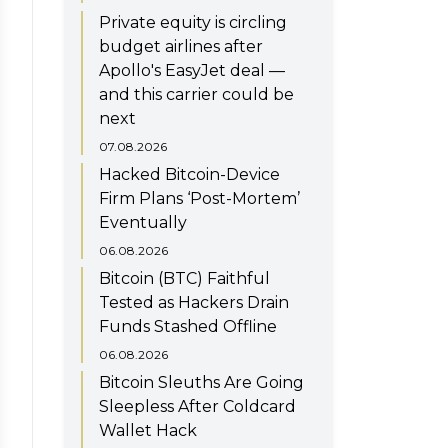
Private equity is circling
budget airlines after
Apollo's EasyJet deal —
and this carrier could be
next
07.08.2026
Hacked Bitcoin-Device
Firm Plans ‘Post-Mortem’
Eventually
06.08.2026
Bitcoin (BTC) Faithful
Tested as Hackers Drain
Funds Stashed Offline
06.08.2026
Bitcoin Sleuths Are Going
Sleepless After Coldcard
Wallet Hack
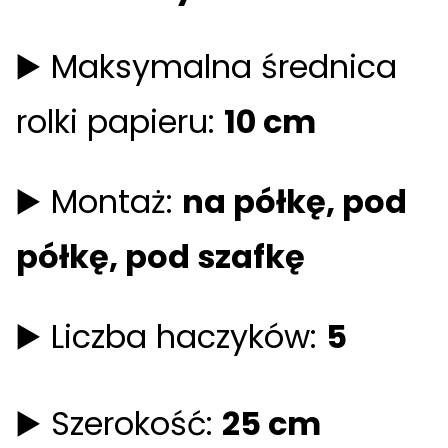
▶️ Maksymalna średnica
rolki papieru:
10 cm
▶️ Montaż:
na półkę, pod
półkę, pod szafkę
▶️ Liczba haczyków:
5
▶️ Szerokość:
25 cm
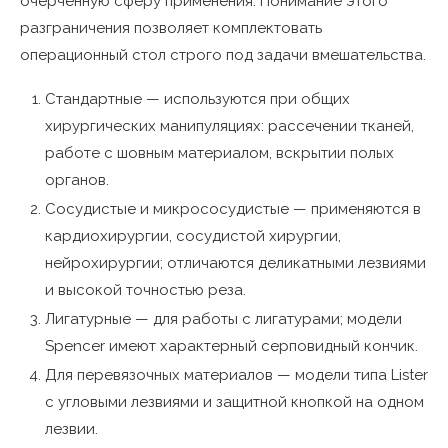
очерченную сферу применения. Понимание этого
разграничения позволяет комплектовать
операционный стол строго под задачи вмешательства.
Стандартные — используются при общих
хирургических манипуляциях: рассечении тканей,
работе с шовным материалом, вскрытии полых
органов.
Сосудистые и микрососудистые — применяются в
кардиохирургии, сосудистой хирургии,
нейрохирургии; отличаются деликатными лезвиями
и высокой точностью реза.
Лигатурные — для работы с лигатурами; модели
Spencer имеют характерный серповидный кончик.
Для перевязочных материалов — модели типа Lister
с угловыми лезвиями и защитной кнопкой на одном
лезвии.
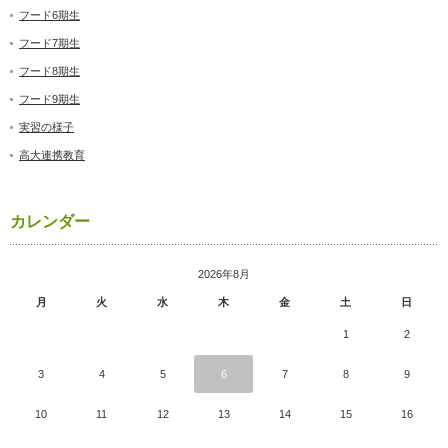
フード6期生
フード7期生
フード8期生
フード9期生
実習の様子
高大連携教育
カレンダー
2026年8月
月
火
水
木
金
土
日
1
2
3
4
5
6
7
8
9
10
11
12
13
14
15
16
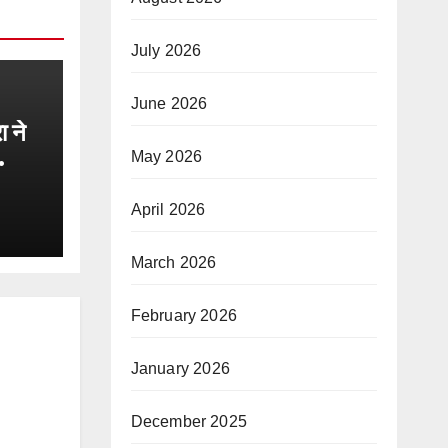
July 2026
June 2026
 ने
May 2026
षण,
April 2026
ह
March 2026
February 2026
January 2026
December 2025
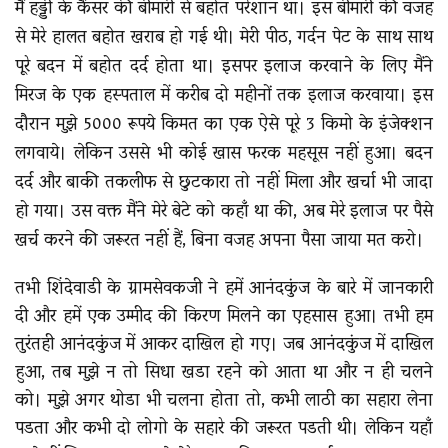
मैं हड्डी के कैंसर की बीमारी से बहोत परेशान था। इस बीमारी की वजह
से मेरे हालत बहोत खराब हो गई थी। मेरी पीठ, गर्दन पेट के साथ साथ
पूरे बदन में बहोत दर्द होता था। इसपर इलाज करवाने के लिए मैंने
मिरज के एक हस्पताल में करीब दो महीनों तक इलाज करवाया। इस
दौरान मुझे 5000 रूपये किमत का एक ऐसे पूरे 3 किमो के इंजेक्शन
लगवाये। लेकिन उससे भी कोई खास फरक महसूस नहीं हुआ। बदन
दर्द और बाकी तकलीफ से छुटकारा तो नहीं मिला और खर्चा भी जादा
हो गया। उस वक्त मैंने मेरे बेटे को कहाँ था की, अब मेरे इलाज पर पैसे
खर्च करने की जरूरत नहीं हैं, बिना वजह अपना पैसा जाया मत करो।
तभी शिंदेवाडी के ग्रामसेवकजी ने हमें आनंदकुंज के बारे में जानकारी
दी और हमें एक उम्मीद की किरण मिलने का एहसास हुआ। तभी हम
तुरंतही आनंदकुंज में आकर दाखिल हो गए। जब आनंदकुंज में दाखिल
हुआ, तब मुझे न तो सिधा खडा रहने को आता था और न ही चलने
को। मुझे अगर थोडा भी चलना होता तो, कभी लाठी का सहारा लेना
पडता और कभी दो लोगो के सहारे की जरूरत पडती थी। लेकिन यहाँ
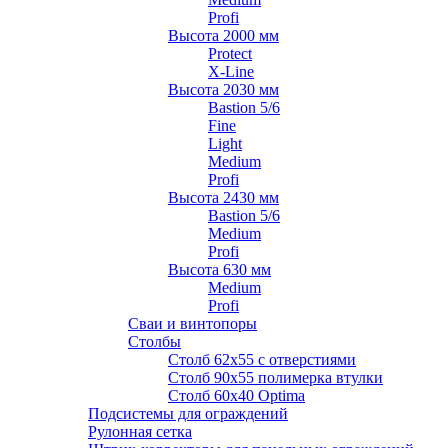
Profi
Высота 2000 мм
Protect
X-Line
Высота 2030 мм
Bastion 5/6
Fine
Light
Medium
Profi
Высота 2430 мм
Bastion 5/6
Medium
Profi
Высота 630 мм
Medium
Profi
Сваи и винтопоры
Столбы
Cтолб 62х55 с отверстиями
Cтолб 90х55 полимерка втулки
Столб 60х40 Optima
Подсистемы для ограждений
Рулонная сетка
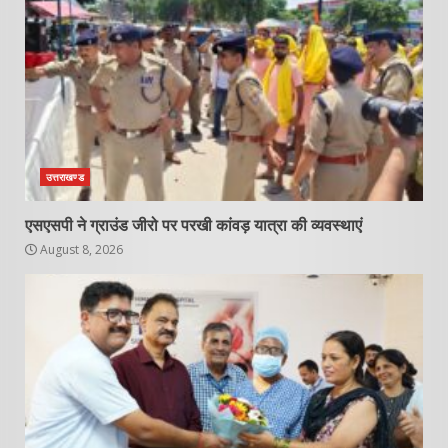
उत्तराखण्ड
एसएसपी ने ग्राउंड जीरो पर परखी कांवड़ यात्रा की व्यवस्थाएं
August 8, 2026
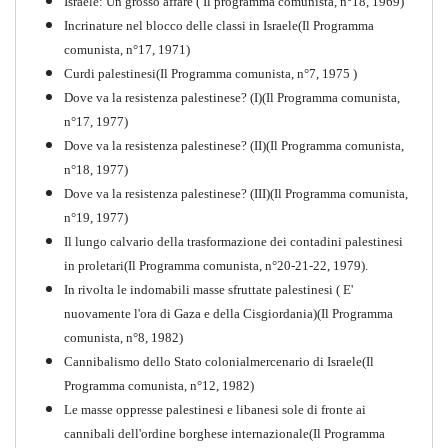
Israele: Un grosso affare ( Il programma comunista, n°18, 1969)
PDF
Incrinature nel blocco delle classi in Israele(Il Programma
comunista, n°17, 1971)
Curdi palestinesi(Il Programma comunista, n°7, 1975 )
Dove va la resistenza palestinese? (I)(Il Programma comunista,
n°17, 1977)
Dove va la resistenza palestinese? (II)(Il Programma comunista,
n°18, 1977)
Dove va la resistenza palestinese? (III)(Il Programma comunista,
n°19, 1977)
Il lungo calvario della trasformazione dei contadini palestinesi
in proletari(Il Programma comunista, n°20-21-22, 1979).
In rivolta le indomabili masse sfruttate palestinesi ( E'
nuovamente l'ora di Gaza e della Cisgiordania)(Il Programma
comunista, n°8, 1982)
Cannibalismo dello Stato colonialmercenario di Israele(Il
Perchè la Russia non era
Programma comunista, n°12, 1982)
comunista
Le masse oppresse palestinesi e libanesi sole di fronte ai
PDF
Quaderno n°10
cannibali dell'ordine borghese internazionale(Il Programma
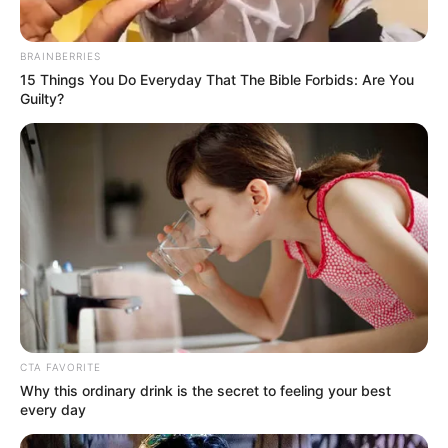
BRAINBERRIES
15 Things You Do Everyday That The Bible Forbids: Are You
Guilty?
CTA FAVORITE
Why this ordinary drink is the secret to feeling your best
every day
==============================
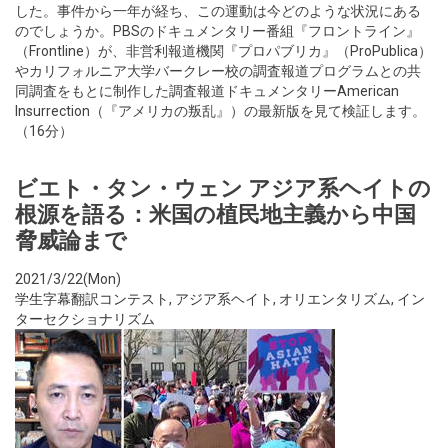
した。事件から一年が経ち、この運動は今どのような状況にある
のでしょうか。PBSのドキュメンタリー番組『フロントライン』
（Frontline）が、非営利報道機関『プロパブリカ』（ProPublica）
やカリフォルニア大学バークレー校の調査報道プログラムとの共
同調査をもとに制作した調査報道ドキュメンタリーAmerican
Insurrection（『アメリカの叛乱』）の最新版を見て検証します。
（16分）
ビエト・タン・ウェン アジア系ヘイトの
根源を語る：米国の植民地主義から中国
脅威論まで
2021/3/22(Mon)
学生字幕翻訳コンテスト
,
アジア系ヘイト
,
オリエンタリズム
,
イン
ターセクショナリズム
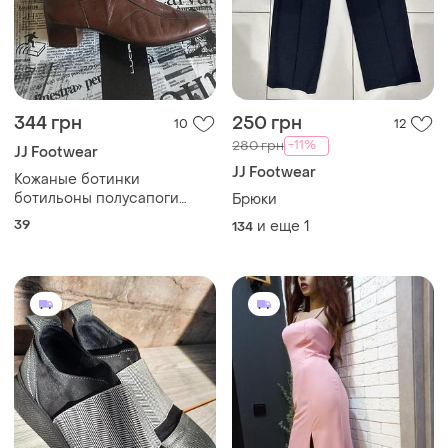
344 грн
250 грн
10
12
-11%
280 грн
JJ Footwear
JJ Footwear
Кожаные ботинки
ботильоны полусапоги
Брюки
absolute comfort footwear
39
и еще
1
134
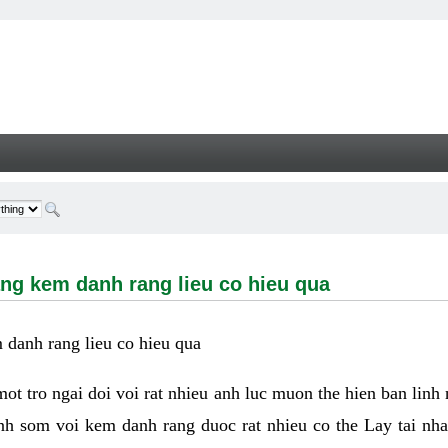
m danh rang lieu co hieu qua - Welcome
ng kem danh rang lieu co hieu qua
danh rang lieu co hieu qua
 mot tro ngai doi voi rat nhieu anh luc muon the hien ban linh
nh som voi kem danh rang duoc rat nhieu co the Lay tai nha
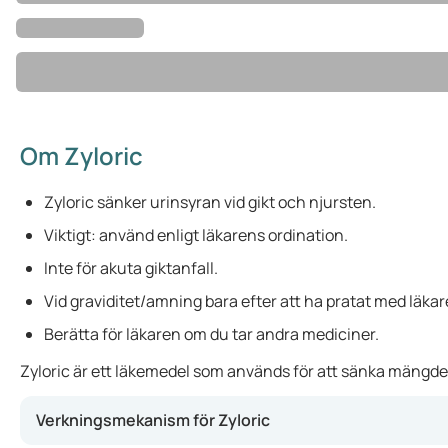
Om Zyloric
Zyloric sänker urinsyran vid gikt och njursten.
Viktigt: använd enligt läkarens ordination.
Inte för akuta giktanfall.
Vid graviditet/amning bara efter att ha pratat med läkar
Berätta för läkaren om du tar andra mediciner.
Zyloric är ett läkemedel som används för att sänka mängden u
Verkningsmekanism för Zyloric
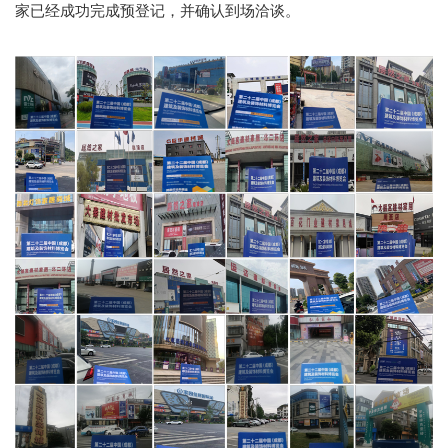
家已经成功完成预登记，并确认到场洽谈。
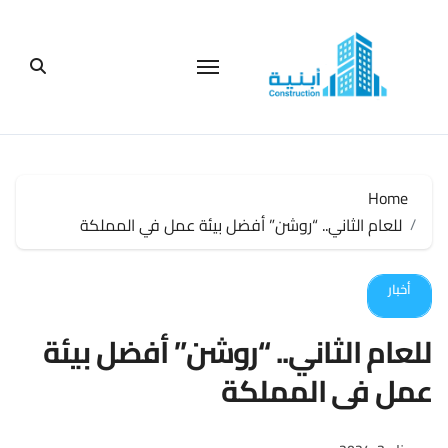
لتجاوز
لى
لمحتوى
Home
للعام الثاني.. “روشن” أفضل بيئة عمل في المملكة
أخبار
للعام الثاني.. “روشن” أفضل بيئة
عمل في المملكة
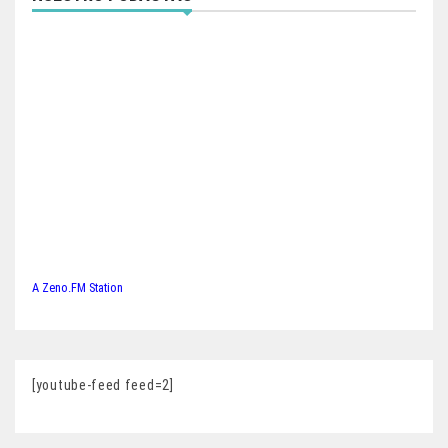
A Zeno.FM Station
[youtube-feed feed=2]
==============================
How many lines in this material contain the string "лезвиями"? State the number alone.

2